Data entries:
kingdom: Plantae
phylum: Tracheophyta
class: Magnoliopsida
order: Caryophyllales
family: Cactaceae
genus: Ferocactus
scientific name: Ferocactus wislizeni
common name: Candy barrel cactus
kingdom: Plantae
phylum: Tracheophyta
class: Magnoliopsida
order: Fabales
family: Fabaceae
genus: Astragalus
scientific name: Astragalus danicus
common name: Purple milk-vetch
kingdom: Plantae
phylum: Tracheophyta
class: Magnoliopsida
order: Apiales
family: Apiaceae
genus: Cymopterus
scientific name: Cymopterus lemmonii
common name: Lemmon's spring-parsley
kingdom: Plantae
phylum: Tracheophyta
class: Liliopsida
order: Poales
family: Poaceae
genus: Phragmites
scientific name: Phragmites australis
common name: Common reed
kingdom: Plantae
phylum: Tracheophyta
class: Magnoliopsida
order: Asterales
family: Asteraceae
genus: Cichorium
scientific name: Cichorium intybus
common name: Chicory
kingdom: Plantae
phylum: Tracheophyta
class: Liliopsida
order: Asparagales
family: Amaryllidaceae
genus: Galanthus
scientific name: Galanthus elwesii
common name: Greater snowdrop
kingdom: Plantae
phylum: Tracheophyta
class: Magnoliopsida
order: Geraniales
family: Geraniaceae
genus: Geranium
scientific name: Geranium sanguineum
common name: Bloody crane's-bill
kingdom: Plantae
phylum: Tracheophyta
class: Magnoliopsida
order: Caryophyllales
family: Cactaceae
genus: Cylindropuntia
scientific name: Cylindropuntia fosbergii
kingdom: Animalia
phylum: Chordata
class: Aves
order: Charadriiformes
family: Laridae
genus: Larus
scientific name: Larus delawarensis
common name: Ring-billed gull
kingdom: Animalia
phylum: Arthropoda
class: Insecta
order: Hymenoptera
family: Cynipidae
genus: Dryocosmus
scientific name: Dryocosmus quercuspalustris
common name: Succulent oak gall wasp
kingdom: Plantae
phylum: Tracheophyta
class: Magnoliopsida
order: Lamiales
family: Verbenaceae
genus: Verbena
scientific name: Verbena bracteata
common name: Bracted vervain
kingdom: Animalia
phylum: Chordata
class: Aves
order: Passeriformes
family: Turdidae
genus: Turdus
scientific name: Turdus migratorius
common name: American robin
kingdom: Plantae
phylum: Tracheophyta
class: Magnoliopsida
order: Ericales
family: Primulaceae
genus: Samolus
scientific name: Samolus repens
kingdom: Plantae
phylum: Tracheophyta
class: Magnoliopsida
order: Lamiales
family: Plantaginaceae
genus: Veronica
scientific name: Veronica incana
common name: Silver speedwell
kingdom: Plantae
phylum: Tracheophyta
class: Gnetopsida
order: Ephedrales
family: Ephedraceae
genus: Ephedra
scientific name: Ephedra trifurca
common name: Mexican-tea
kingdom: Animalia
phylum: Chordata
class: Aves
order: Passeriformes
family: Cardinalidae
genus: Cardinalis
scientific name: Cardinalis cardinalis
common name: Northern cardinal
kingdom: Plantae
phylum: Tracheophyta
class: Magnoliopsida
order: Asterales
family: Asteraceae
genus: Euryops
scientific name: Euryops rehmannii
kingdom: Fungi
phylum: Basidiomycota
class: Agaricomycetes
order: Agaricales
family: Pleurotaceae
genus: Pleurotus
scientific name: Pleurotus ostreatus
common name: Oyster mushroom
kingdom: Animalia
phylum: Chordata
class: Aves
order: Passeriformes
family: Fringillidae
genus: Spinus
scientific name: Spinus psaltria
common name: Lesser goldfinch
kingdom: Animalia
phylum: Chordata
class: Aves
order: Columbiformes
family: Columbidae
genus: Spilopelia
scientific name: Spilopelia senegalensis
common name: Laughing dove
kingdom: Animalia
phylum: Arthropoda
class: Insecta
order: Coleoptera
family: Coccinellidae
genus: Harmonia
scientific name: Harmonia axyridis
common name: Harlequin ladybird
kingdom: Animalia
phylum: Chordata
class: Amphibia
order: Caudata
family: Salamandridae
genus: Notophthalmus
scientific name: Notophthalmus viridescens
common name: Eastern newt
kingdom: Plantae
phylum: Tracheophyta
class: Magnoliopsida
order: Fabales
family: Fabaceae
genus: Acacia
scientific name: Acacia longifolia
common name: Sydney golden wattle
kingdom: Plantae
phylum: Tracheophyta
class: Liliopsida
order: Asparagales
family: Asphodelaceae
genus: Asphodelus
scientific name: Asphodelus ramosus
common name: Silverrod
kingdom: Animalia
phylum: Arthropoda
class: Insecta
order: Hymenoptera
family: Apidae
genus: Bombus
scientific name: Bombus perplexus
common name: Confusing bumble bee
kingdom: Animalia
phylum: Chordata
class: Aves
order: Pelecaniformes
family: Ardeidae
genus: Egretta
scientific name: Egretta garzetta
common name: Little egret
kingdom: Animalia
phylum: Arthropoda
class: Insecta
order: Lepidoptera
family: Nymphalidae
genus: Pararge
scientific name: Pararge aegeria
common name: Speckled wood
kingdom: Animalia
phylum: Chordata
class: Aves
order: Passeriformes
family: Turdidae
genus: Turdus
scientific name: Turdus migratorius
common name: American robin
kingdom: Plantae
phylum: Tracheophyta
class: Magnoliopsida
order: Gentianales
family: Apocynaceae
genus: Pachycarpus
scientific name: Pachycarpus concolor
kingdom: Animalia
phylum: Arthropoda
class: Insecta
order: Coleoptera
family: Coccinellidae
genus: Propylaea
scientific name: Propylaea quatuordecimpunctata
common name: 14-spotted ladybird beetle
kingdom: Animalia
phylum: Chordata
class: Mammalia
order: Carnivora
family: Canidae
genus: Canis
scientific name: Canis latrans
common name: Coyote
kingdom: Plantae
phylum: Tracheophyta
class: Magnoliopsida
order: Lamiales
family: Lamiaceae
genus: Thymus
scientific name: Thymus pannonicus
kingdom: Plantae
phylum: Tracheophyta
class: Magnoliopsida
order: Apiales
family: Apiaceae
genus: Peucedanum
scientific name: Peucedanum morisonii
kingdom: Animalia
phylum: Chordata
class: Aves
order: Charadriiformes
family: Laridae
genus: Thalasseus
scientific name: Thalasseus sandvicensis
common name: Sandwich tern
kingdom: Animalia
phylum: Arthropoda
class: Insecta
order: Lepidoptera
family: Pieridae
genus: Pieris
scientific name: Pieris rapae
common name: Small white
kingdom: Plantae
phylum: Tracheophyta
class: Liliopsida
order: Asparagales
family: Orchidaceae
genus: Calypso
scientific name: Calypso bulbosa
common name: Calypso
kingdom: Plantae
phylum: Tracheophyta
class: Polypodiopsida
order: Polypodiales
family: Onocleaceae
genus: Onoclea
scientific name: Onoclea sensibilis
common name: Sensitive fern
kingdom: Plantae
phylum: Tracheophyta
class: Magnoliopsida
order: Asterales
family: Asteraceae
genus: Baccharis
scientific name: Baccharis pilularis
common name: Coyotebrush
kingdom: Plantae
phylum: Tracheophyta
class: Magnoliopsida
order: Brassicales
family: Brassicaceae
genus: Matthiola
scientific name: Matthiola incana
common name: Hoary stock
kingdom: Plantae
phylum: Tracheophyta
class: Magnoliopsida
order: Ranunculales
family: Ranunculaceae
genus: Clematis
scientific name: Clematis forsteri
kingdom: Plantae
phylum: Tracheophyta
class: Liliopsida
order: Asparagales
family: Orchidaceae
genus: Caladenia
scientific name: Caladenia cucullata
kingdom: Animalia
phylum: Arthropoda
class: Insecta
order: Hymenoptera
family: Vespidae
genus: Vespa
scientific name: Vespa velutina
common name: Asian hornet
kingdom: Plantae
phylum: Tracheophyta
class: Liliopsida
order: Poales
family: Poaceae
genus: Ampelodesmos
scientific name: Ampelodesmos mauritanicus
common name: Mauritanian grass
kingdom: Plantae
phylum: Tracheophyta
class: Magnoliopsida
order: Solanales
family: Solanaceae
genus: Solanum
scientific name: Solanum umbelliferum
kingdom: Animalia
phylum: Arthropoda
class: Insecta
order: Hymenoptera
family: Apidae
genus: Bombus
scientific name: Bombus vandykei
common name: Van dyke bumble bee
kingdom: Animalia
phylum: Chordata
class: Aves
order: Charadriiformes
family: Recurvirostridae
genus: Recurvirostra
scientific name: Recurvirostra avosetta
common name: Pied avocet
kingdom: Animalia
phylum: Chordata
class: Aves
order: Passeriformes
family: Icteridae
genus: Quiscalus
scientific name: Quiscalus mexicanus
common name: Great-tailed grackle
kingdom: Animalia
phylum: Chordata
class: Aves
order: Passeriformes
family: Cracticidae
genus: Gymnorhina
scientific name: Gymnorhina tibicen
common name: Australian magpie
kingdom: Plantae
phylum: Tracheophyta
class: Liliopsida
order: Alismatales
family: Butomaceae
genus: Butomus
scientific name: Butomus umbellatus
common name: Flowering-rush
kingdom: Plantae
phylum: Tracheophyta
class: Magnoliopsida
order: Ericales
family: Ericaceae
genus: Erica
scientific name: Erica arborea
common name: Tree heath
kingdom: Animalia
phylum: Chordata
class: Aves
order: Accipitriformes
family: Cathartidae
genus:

> EXERCISE OBJECTIVE
Retype the rows from the line containing "genus: Butomus" through the end of the rows, inclusive.

> CORRECT RESULT
genus: Butomus
scientific name: Butomus umbellatus
common name: Flowering-rush
kingdom: Plantae
phylum: Tracheophyta
class: Magnoliopsida
order: Ericales
family: Ericaceae
genus: Erica
scientific name: Erica arborea
common name: Tree heath
kingdom: Animalia
phylum: Chordata
class: Aves
order: Accipitriformes
family: Cathartidae
genus:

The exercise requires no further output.